We are the co-founders of Lyrebird (https://lyrebird.ai/) and PhD students in AI at University of Montreal. We are building speech synthesis technologies to improve the way we communicate with computers. Right now, our key innovation is that we can copy the voice of someone else and make it say anything. The tech is still at its early stage but we believe that it is eventually going to make possible a wide range of new applications such as:
- reading loud text messages with the voice of the sender,
- reading audiobooks with the voice of your choice,
- giving a personalized digital voice to people who lost their voice due to a disease,
- allowing video game makers to have more customized dialogs generated on the fly, or avatars of their players,
- allowing movie makers to freeze the voice of their actors so that they can still use it if the actor ages or dies.

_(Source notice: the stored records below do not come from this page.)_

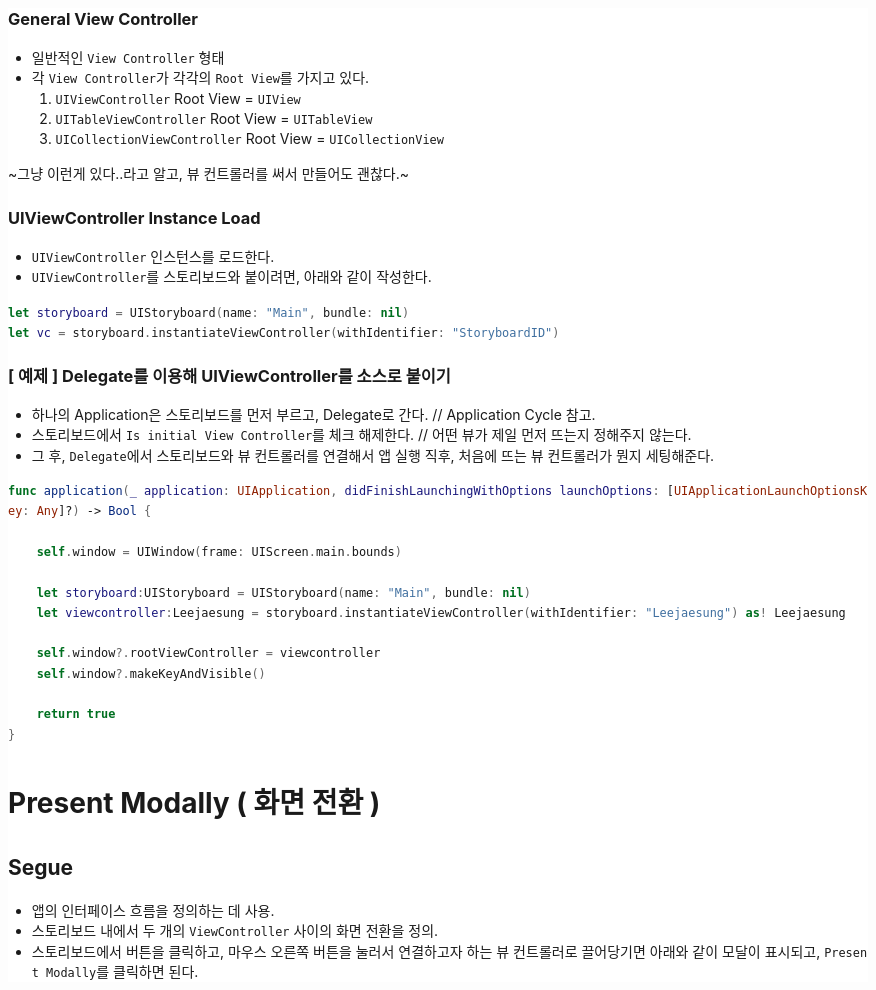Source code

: ### General View Controller
 - 일반적인 `View Controller` 형태
 - 각 `View Controller`가 각각의 `Root View`를 가지고 있다.
	1. `UIViewController` Root View = `UIView`
	2. `UITableViewController` Root View = `UITableView`
	3. `UICollectionViewController` Root View = `UICollectionView`

~그냥 이런게 있다..라고 알고, 뷰 컨트롤러를 써서 만들어도 괜찮다.~

### UIViewController Instance Load
 - `UIViewController` 인스턴스를 로드한다.
 - `UIViewController`를 스토리보드와 붙이려면, 아래와 같이 작성한다.

```swift
let storyboard = UIStoryboard(name: "Main", bundle: nil)
let vc = storyboard.instantiateViewController(withIdentifier: "StoryboardID")
```
### [ 예제 ] Delegate를 이용해 UIViewController를 소스로 붙이기
 - 하나의 Application은 스토리보드를 먼저 부르고, Delegate로 간다. // Application Cycle 참고.
 - 스토리보드에서 `Is initial View Controller`를 체크 해제한다. // 어떤 뷰가 제일 먼저 뜨는지 정해주지 않는다.
 - 그 후, `Delegate`에서 스토리보드와 뷰 컨트롤러를 연결해서 앱 실행 직후, 처음에 뜨는 뷰 컨트롤러가 뭔지 세팅해준다.

```swift
func application(_ application: UIApplication, didFinishLaunchingWithOptions launchOptions: [UIApplicationLaunchOptionsKey: Any]?) -> Bool {
    
    self.window = UIWindow(frame: UIScreen.main.bounds)
    
    let storyboard:UIStoryboard = UIStoryboard(name: "Main", bundle: nil)
    let viewcontroller:Leejaesung = storyboard.instantiateViewController(withIdentifier: "Leejaesung") as! Leejaesung
    
    self.window?.rootViewController = viewcontroller
    self.window?.makeKeyAndVisible()
    
    return true
}
```

# Present Modally ( 화면 전환 )

## Segue
 - 앱의 인터페이스 흐름을 정의하는 데 사용.
 - 스토리보드 내에서 두 개의 `ViewController` 사이의 화면 전환을 정의.
 - 스토리보드에서 버튼을 클릭하고, 마우스 오른쪽 버튼을 눌러서 연결하고자 하는 뷰 컨트롤러로 끌어당기면 아래와 같이 모달이 표시되고, `Present Modally`를 클릭하면 된다.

Yesterday we launched a beta version of our voice-cloning software: anyone can record one minute of audio and get a digital voice that sounds like them.
We know that many on HN are concerned about potential misuses surrounding these technologies and we share your concern. We write further on our ethical stance on this page: https://lyrebird.ai/ethics/.
Our blogpost about the launch: https://lyrebird.ai/blog/create-your-voice-avatar that features the first video combining generated audio and generated elements of the video.
There was a thread about us on HN when we launched our website four months ago (https://news.ycombinator.com/item?id=14182262) but at that time, no one could test our software yet and we did not really answer any question of the community. So this time we are ready for questions and would love some feedback!